Рута | страница 50



Выслушав рассказ Сабрины, чародейки высказались единогласно, что Йеннифэр надо найти и наказать. Кейра предложила на пятьдесят лет заточить ее в башню, Шеала де Танкарвилль — превратить в бродячую собаку, а Францеска Финдабаир — опять заключить в нефритовую статуэтку.

Филиппа Эйльхарт загадочно улыбнулась, отпила из золотого кубка легкого вина и тихим, заползающим в душу подобно гадюки голосом, проговорила:

— Какой нам толк оттого, что Йеннифэр просидит пол века в башне или в нефрите, или погибнет в сточной канаве в виде бродячего пса?

— Она будет наказана! Это самое главное! — воскликнула Сабрина Глевиссиг.
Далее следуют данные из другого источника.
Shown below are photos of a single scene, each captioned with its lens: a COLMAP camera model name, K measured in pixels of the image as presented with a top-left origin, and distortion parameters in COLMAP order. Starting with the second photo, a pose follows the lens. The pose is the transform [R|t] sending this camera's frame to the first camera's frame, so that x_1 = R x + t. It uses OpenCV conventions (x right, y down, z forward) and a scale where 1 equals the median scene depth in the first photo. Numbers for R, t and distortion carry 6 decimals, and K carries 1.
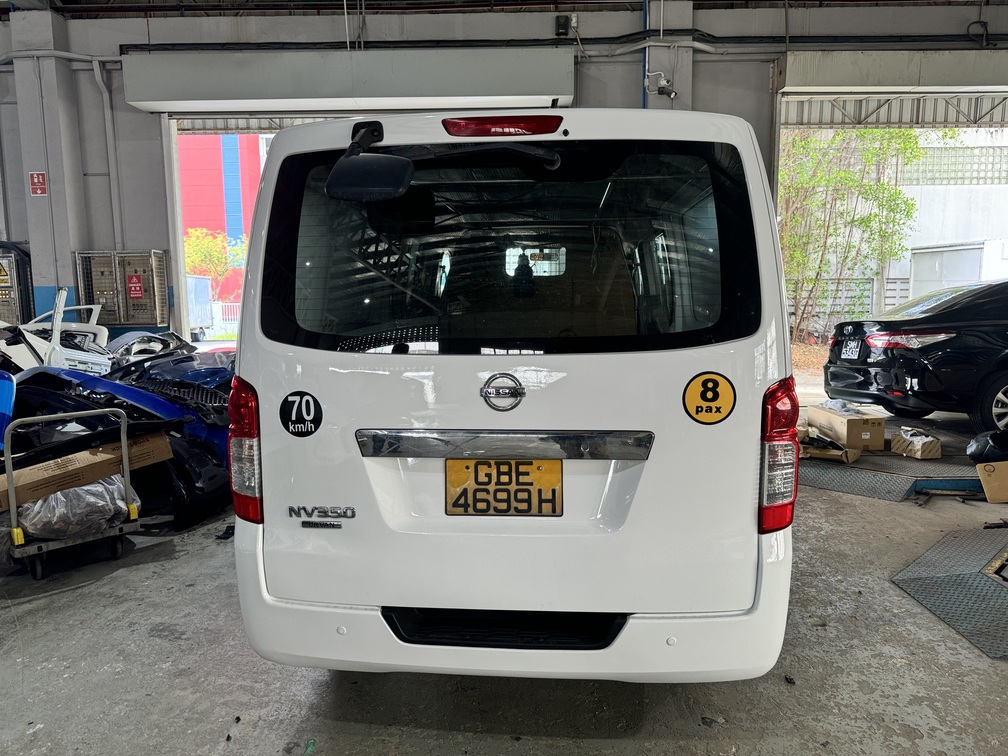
lens RADIAL K [[724.1, 0, 495.4], [0, 724.1, 382.0], [0, 0, 1]] dist [0.033182, -0.028371]
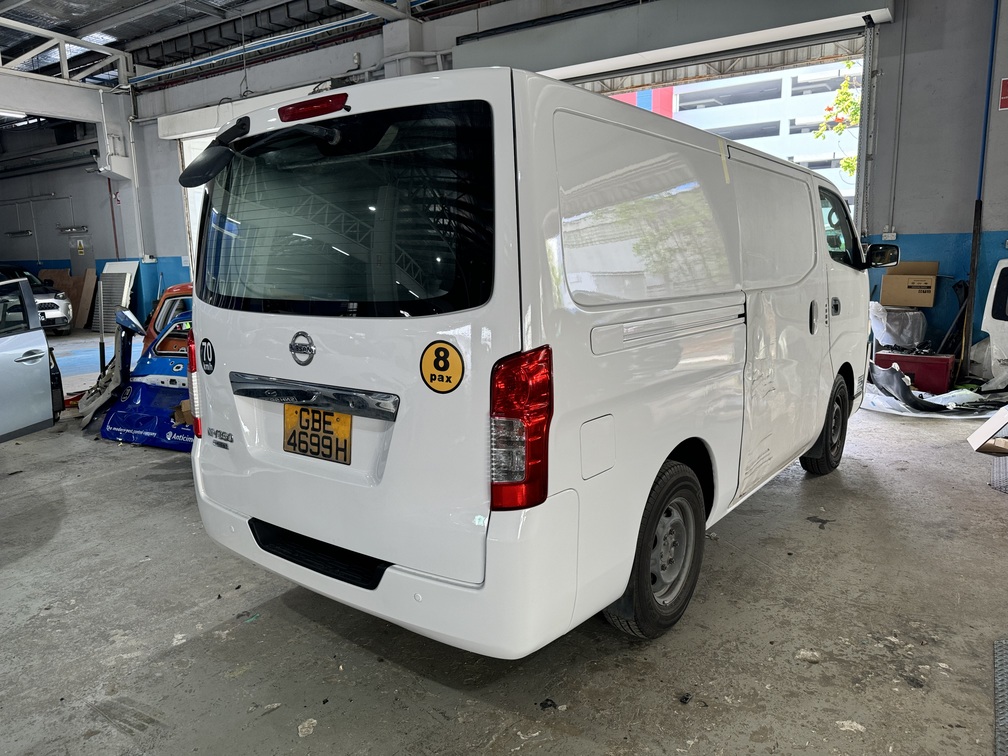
lens RADIAL K [[724.1, 0, 499.8], [0, 724.1, 384.7], [0, 0, 1]] dist [0.033182, -0.028371]
pose [[0.837541, 0.085617, -0.539625, 0.860900], [-0.051533, 0.995622, 0.077983, -0.033513], [0.543939, -0.037506, 0.838286, 0.204847]]
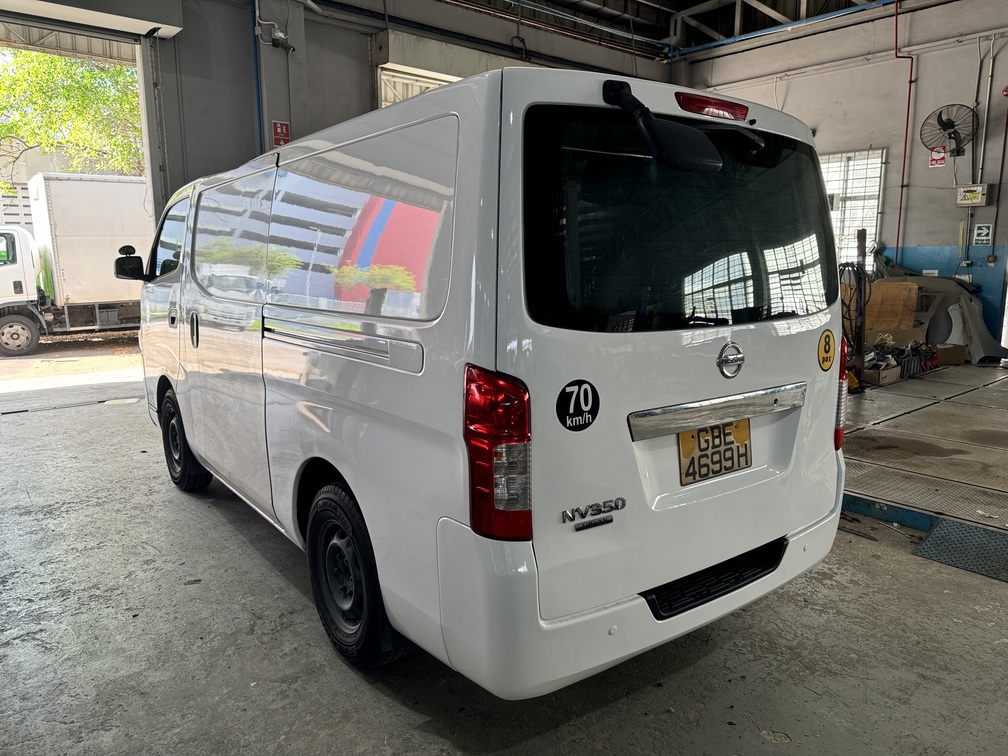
lens RADIAL K [[724.1, 0, 509.4], [0, 724.1, 369.4], [0, 0, 1]] dist [0.033182, -0.028371]
pose [[0.759800, -0.093295, 0.643428, -0.900240], [0.071498, 0.995638, 0.059935, -0.058905], [-0.646214, 0.000465, 0.763156, 0.379121]]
— Безусловно! Но почему бы нам, не извлечь из этого выгоду? — Филиппа обвела взглядом застывших в ожидании чародеек. — Йеннифэр получила от Хенсельта то, что хотела, дальнейшие ее действия предсказать не сложно. Мы в свою очередь нуждаемся в новом подопечном для Двух сестер, а кроме чародейки никто не может произвести его на свет. Нам надо только найти ее и немного подождать! К тому же это будет справедливо: муж уничтожил щенка, а жена даст нам нового.

Трисс Меригольд почувствовала, как мурашки побежали у нее по спине, от смеха вырвавшегося из груди Сабрины.

— Отличная мысль Филиппа! Я лично займусь поисками, и реализацией этого плана! Но если кому-нибудь придет в голову предупредить Йеннифэр или ведьмака, — она медленно перевела не обещающий ничего хорошего, взгляд с Трисс на Фрингилью Виго, — пускай пеняет потом на себя!

Глава 4

Дорога сильно раскисла от льющих уже три дня, дождей. Серое тяжелое небо, казалось, держалось на верхушках деревьев и только благодаря этому не падало, раздавив все вокруг. Мрачный лес, уже почти совсем сбросивший свой осенний наряд, приготовился к встрече зимы. Мерзкая погода отражалась в душе тоской, грустью и тревогой, каждый стремился в тепло и уют, и не было ничего хуже, чем оказаться в дороге в такое ненастье.

Все это чувствовал Карик, погоняя еле плетущуюся, вязнущую в грязи клячу. Телега скрипела и сильно тряслась, колеса то и дело застревали в жиже, поэтому приходилось ее подталкивать. С другой стороны телеги помогал толкать его сын, крепкий коренастый парень, лет четырнадцати с огненно рыжей шевелюрой и рябым лицом.

— А ну пошла, зараза! — кричал Карик, что есть мочи на измученную клячу, того и гляди готовую упасть.

— Бать, а бать! — прогнусавил подросток. — Кажись, померла, мазелька-то! Кажись, не дышит!

Карик натянул поводья и принялся внимательно рассматривать лежащую в телеге девушку. Она лежала на животе, капюшон закрывал ее лицо, висящий на спине меч сполз на бок. Из-под рваных краев черной кожаной куртки, разорванной от правого бедра до левого плеча, виднелась черная от крови отвратительная рана. Мужик почесал затылок.